3. Stay low, keep your knees bent and decide which way you want to go.
4. Although it might sound difficult, the good news is that you can easily practise your pop-up on land. Just lay down on your board or on the floor, and practice getting up as many times as you like.
You may not realise it, but you spend way more time paddling than standing up on your board. Many beginning surfers don’t catch waves because they lack just a little bit of speed to glide along with the wave. Therefore, it is hugely important to master the paddling technique and build stamina. When you are a great paddler, you will catch more waves, catch waves earlier (which makes them easier to ride), get to the line-up faster and save more energy for actually riding waves.
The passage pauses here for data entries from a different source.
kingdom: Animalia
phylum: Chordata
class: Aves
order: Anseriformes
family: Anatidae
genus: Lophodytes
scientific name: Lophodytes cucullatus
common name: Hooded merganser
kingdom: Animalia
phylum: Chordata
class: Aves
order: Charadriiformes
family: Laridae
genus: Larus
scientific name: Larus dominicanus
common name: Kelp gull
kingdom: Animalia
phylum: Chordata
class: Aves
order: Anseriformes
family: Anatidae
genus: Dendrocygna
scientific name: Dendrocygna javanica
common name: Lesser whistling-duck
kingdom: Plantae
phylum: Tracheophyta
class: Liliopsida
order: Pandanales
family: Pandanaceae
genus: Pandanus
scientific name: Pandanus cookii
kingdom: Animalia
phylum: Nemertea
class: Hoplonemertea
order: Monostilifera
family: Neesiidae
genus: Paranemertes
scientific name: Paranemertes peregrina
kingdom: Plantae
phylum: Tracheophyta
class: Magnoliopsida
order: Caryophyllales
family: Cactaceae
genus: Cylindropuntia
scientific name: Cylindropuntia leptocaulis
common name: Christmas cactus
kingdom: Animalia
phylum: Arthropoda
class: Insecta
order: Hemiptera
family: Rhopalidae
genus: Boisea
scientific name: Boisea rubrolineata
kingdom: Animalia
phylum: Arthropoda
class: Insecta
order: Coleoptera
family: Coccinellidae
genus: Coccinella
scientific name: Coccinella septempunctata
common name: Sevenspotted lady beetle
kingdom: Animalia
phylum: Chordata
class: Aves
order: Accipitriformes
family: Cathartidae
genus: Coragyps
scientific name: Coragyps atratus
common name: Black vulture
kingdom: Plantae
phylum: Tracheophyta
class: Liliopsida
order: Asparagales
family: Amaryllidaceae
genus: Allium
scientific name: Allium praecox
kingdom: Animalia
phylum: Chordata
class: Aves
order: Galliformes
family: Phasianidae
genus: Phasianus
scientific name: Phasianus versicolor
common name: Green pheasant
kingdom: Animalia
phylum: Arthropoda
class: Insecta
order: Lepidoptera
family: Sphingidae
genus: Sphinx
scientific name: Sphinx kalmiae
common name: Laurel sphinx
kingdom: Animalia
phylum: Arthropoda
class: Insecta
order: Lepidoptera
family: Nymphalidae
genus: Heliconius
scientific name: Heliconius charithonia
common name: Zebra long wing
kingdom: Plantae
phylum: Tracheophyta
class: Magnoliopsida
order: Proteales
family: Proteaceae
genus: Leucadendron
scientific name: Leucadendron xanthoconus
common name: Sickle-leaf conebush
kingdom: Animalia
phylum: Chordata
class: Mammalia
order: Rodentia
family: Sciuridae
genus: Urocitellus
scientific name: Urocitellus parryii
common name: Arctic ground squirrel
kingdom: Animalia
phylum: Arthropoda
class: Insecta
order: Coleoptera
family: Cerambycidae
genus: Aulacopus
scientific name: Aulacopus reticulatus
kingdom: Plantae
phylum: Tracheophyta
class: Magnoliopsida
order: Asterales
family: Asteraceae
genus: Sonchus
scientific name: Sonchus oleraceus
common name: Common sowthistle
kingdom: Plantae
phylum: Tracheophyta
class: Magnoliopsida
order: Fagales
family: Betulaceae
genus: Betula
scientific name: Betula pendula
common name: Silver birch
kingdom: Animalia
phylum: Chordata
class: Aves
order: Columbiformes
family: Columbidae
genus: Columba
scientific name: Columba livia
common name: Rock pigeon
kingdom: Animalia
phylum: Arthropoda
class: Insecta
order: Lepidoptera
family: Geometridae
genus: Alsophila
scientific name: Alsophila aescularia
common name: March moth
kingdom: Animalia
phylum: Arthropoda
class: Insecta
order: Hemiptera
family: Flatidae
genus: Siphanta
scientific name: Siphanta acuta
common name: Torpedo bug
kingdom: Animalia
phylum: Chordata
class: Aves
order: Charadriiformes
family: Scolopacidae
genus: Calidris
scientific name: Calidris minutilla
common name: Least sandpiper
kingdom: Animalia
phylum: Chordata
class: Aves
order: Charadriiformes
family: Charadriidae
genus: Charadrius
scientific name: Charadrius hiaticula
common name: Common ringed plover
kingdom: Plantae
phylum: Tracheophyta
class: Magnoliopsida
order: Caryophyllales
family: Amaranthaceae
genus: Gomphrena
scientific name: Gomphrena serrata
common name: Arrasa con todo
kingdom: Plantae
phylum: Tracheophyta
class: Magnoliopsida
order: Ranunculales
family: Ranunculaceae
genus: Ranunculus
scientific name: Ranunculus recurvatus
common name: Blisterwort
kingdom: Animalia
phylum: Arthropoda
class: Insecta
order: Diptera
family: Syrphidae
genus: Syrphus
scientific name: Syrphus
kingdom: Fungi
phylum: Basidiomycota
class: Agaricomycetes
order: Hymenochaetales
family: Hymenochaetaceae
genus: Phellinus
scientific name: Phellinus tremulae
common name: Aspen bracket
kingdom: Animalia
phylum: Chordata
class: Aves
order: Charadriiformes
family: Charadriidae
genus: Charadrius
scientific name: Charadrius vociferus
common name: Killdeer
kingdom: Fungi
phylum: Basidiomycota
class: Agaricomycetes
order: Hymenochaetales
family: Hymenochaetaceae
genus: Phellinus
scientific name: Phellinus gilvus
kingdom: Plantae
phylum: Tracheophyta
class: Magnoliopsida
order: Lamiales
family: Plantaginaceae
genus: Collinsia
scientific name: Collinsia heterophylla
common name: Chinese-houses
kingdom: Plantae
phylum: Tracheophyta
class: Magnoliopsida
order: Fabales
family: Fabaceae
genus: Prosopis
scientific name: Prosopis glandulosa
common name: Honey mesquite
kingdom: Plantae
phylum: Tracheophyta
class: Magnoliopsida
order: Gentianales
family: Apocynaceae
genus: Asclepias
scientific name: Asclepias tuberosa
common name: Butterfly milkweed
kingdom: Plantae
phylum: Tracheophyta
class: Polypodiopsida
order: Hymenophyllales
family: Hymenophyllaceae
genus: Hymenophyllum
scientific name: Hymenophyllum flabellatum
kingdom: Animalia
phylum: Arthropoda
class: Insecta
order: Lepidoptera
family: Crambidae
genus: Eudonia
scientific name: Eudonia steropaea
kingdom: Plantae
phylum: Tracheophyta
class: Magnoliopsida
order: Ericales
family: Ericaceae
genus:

The most important factors in becoming a good paddler are minimising drag, by finding the right body position (this is also called the sweet spot), and maximising propulsion by learning the right arm movements.
Learn how to get to the line-up
The place where the waves break and people wait for their turn is called the line-up. To reach this place, you have to pass broken waves that try to pull you back. In order to get out past the whitewater as quickly as possible, you need to be a good paddler and should know some techniques to get past incoming waves. One of the best-known techniques is duck diving. Unfortunately, this technique, where you push your board down to dive under with your board, only works with low-volume boards. If you have a higher volume board (like we recommend for beginners), you can try the turtle roll, a technique where you flip your board upside down and put your body in a horizontal position. When you have reached the line-up, you can best check the incoming waves by sitting up on your board. It’s also wise to practise sitting and keeping your balance, in order to react swiftly when a good wave comes your way.
Get to know the ocean
Because you want to surf the best waves, it is important to learn how the ocean works, and how this affects your local spot. Try to get to know at which tide your spot produces the best waves, and learn how to read and interpret a surf forecast. This way, you will always be at the right place at the right time. This helps you to ride more waves, and get better faster. Learning about tides and currents also helps you to stay safe in the water.
Talking about safety, there are different things to keep in mind. Knowing how the ocean and certain spots work, helps you to exit the water safely at all times. Besides that, you should never surf alone as a beginning surfer. Surf with a buddy so you can call for help if necessary. Another thing to keep in mind is to always use a leash or legrope. This helps you to keep your board close and prevents dangerous situations for other surfers.
Practise as much as you can
The best beginner surfing tip is to go out whenever it’s possible and practise as much as you can. You learn the most when doing it, and practice makes perfect! Don’t worry when you fall or wipe out. This is also an important part of surfing!